▶ [Cel ćwiczenia]: Proszę zebrać wszystkie wiersze z poniższych wpisów, w których występuje słowo „driver”.

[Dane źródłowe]

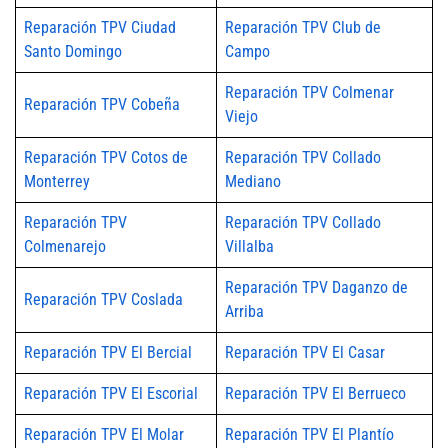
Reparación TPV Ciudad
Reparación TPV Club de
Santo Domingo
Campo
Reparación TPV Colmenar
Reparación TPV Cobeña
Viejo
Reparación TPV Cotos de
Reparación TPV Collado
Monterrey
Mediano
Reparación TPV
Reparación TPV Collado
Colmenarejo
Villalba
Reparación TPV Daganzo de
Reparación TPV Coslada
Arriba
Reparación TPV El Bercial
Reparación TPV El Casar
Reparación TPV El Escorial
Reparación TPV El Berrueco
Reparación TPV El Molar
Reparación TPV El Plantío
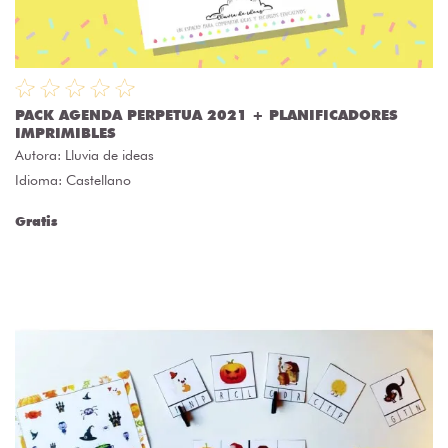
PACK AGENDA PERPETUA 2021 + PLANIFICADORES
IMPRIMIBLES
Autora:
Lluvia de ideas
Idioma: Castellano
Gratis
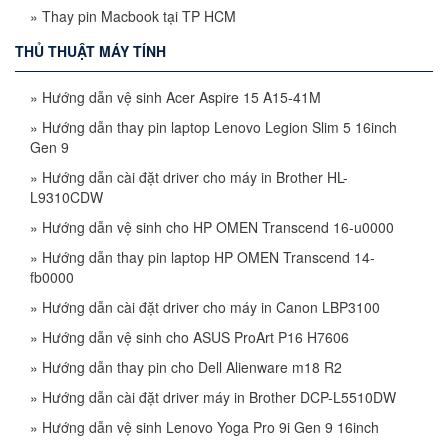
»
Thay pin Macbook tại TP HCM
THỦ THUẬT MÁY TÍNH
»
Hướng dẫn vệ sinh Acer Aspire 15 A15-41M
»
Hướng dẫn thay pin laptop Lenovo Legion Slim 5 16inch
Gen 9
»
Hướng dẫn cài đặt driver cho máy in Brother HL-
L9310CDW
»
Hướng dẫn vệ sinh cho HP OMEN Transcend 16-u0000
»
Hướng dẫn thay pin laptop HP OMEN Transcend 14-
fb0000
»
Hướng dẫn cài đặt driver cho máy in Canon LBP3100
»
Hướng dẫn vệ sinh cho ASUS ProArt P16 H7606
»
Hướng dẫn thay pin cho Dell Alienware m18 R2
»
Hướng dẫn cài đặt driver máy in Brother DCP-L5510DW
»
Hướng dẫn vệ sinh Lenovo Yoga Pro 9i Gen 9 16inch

▶ [Rozwiązanie ćwiczenia]:
Hướng dẫn cài đặt driver cho máy in Brother HL-
Hướng dẫn cài đặt driver cho máy in Canon LBP3100
Hướng dẫn cài đặt driver máy in Brother DCP-L5510DW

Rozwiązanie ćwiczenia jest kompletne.